YOUR ASSIGNMENT:
Rewrite the data from the line with "Give a lens" to the line with "0.044108, 0.999023, -0.111434]]", replacing "Decimals" with "Precision" and changing nothing else. Leave the pictures out of your answer.

PROVIDED INFORMATION:
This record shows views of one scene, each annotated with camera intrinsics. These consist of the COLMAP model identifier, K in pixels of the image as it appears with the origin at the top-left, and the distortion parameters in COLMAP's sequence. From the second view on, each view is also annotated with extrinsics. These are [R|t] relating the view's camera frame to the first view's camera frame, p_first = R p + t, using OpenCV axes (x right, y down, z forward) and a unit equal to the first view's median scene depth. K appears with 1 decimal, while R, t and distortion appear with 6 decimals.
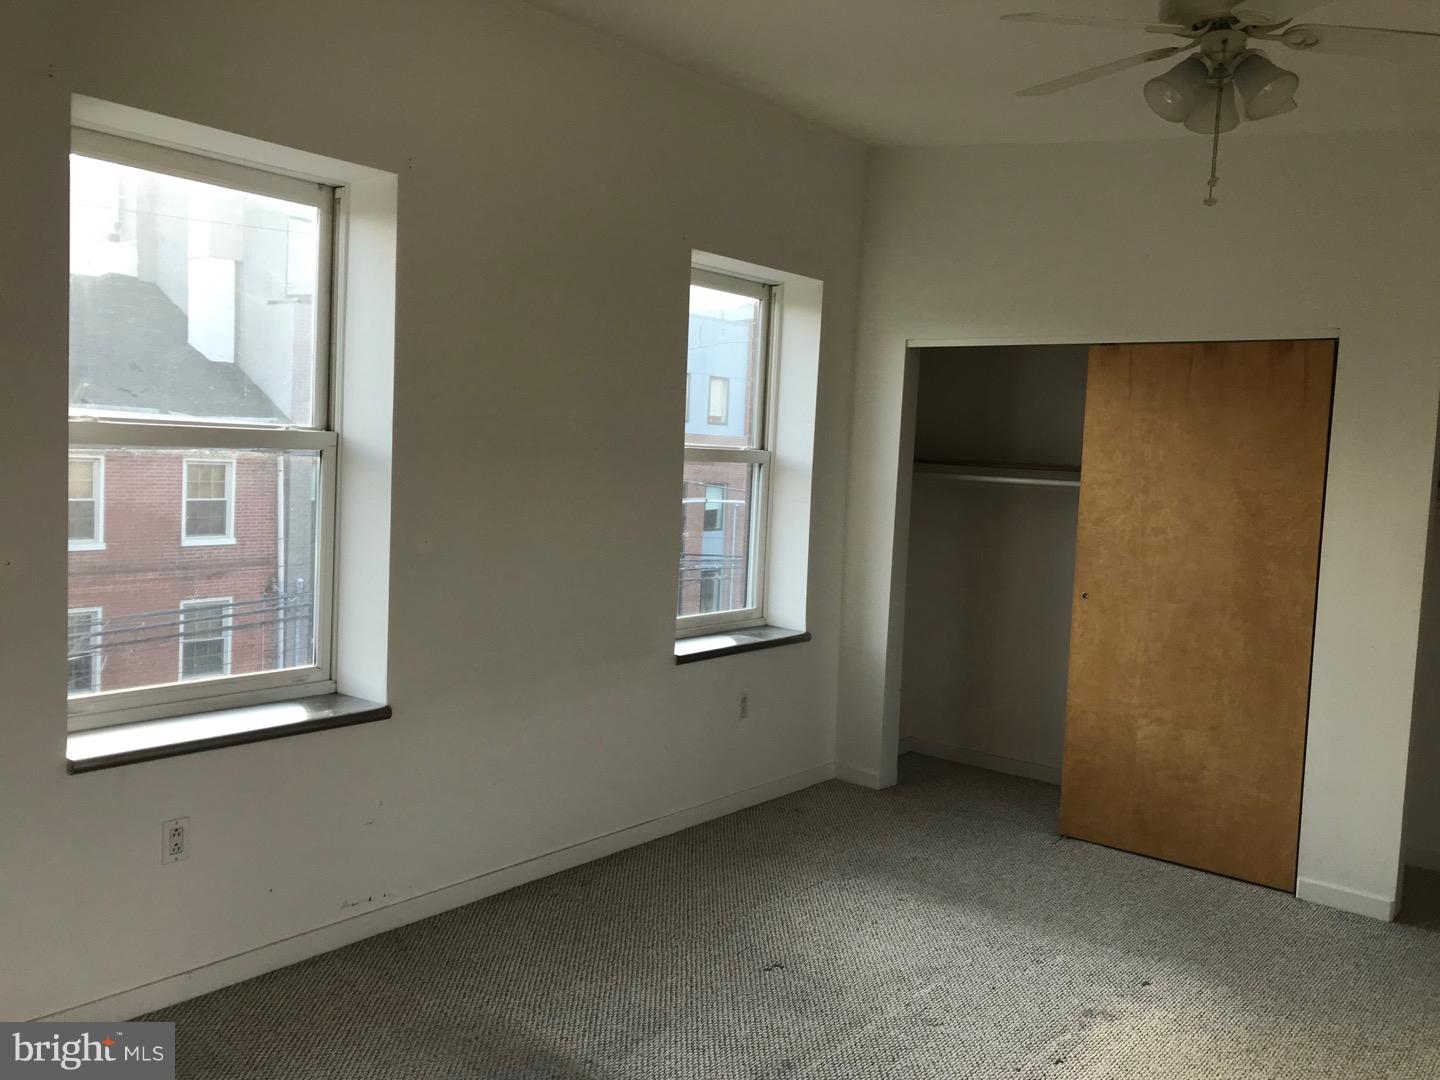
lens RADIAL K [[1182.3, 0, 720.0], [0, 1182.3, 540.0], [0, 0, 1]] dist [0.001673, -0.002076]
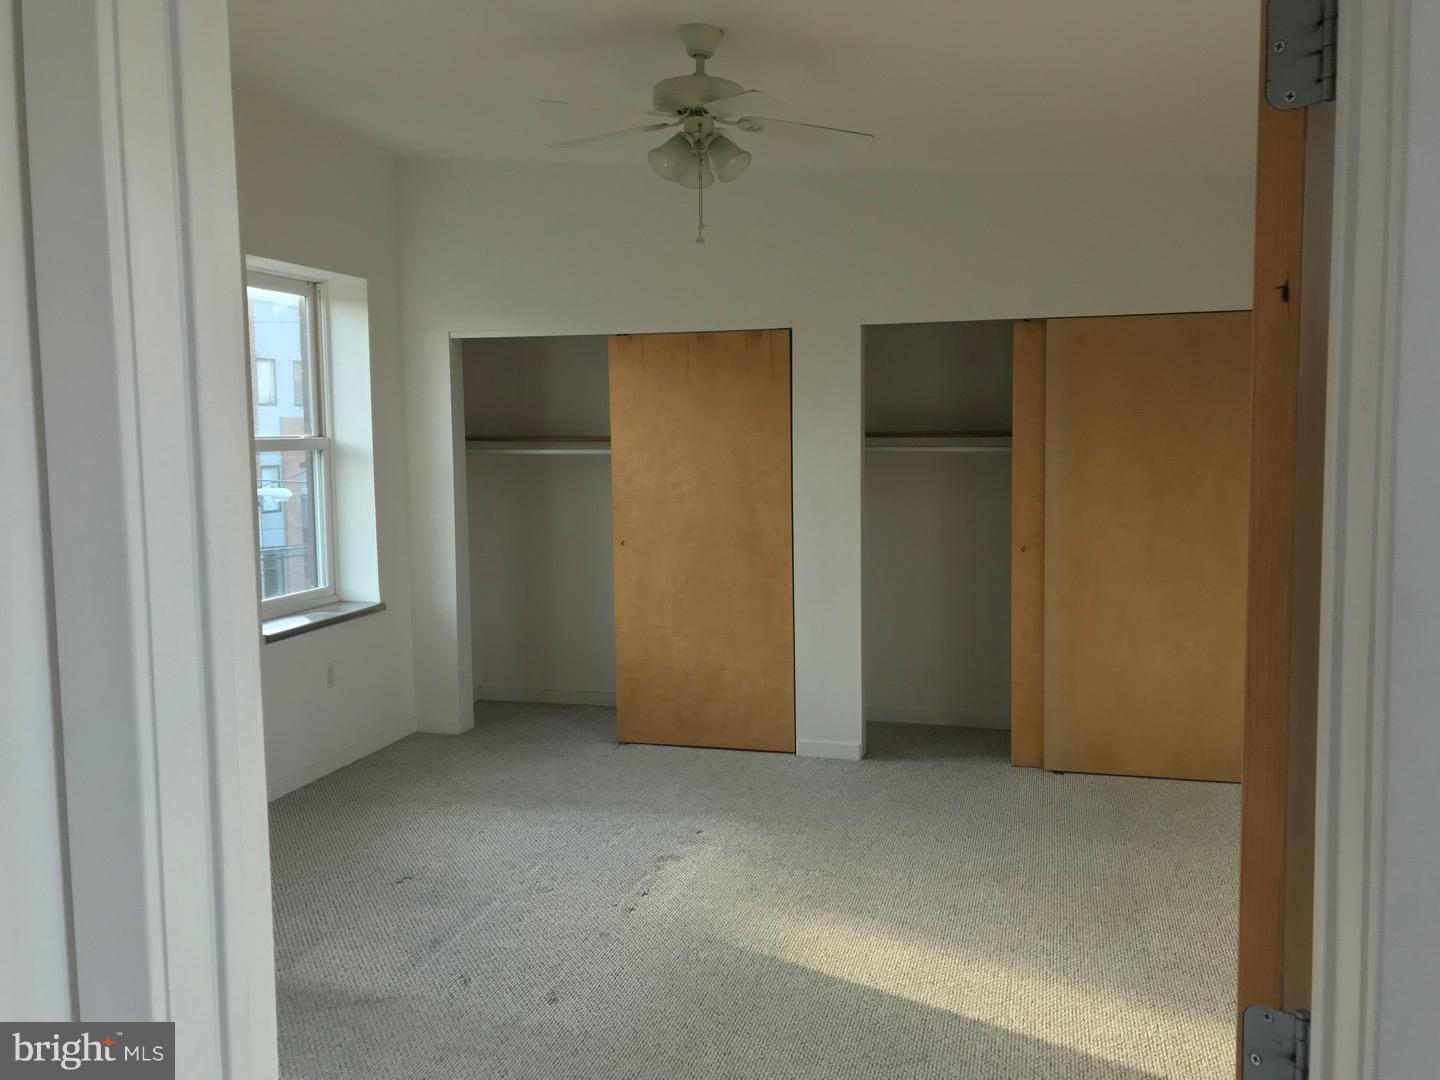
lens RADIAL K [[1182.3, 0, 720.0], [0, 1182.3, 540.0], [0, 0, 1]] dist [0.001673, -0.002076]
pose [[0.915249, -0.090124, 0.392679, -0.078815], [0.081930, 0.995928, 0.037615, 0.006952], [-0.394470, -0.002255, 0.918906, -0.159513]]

...

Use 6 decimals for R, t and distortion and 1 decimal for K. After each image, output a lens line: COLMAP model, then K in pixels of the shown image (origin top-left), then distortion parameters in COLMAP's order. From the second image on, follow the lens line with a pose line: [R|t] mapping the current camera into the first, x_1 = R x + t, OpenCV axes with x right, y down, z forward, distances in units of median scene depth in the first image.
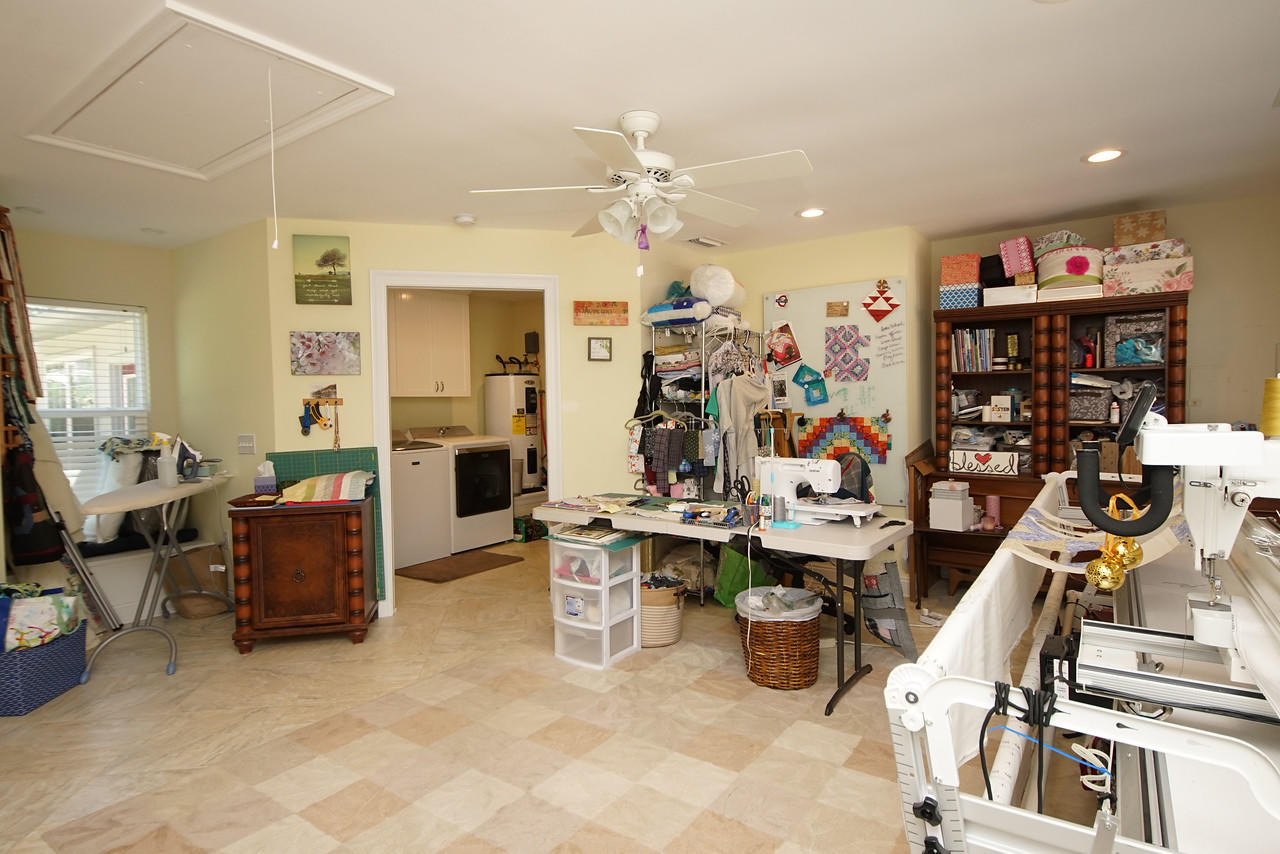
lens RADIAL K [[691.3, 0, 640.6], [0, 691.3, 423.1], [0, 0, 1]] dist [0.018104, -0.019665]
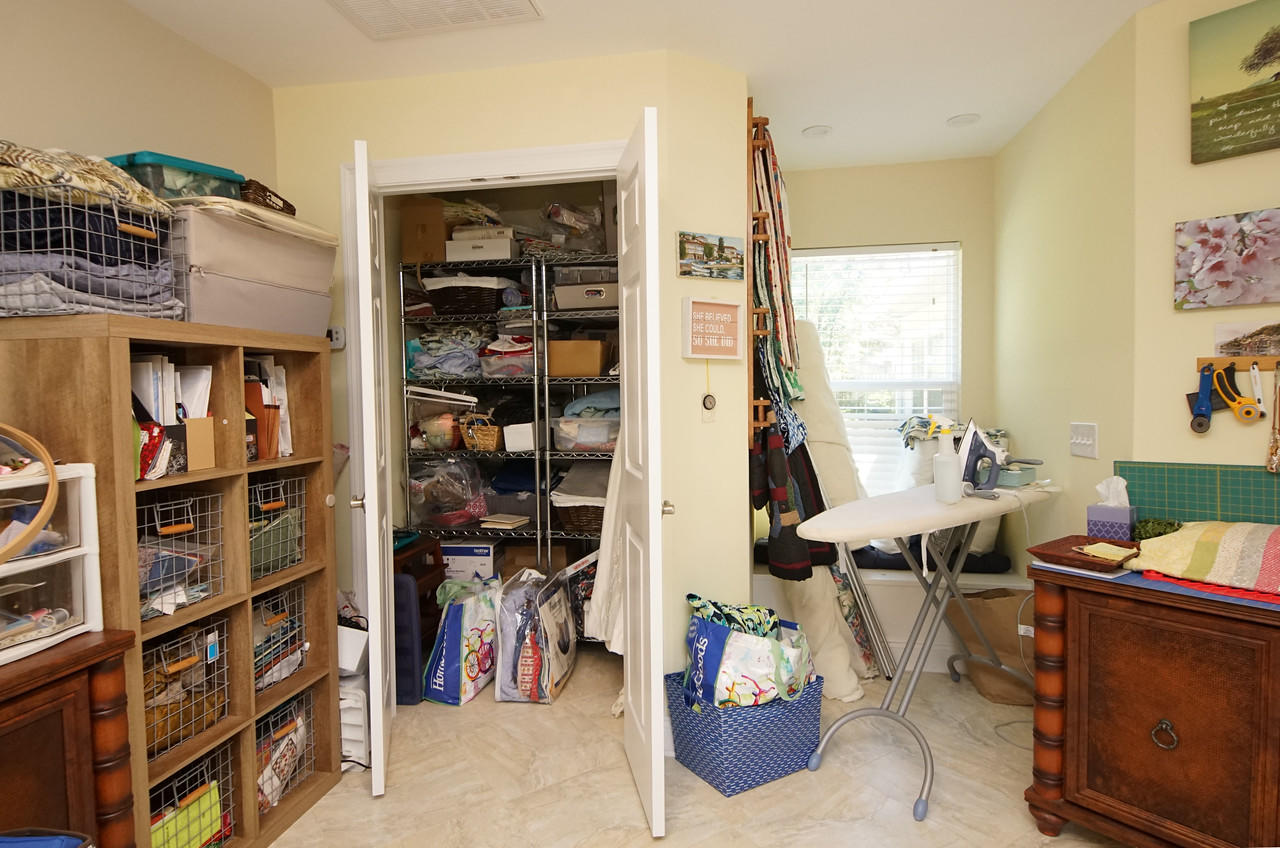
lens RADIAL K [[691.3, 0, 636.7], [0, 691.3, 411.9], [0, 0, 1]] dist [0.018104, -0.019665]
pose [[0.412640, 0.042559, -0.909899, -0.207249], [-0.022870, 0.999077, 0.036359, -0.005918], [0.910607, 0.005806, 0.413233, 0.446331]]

---

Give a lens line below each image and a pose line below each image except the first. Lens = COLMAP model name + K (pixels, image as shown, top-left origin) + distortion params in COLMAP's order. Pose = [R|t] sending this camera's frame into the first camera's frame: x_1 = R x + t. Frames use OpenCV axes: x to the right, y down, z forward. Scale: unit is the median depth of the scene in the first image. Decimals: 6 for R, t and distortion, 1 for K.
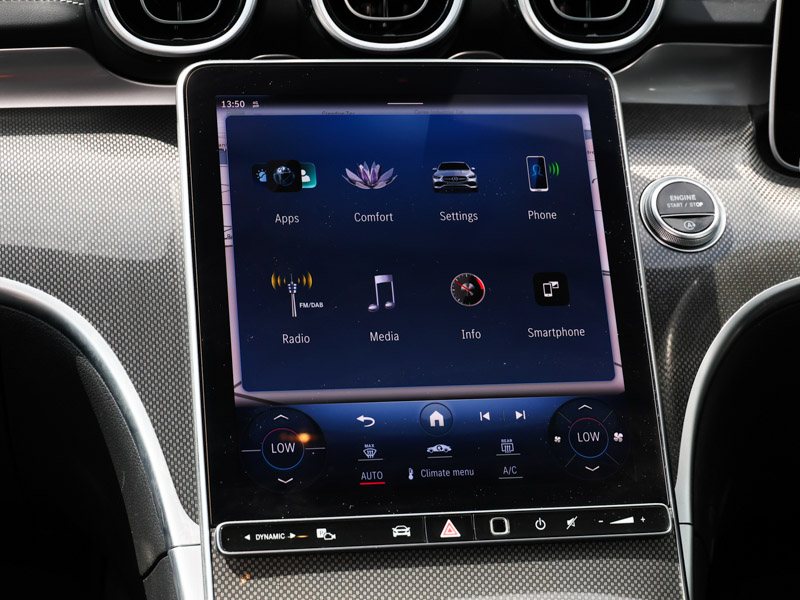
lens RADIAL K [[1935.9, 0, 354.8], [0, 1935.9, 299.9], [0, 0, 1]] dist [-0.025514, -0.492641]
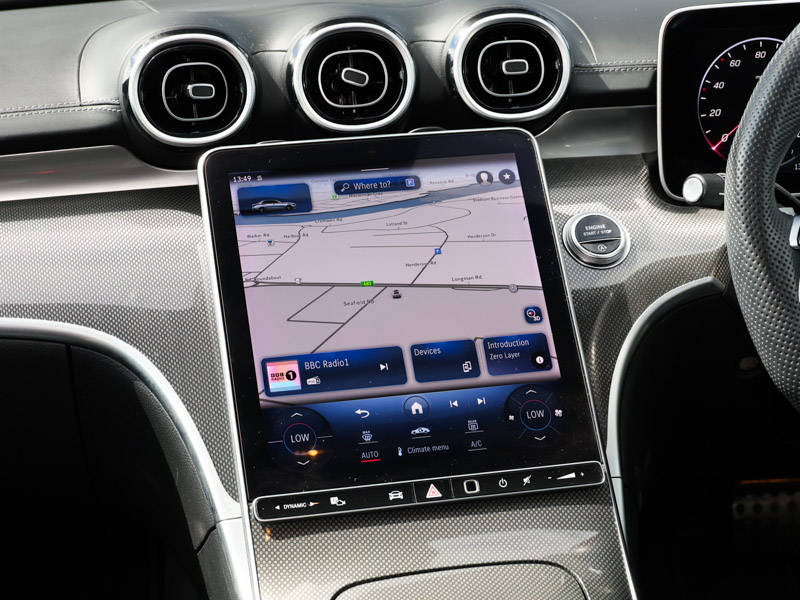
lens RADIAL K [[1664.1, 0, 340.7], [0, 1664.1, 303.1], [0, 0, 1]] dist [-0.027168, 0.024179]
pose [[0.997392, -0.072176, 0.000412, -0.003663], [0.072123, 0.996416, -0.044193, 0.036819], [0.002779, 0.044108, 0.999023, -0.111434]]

EXERCISE ANSWER:
Give a lens line below each image and a pose line below each image except the first. Lens = COLMAP model name + K (pixels, image as shown, top-left origin) + distortion params in COLMAP's order. Pose = [R|t] sending this camera's frame into the first camera's frame: x_1 = R x + t. Frames use OpenCV axes: x to the right, y down, z forward. Scale: unit is the median depth of the scene in the first image. Precision: 6 for R, t and distortion, 1 for K.
lens RADIAL K [[1935.9, 0, 354.8], [0, 1935.9, 299.9], [0, 0, 1]] dist [-0.025514, -0.492641]
lens RADIAL K [[1664.1, 0, 340.7], [0, 1664.1, 303.1], [0, 0, 1]] dist [-0.027168, 0.024179]
pose [[0.997392, -0.072176, 0.000412, -0.003663], [0.072123, 0.996416, -0.044193, 0.036819], [0.002779, 0.044108, 0.999023, -0.111434]]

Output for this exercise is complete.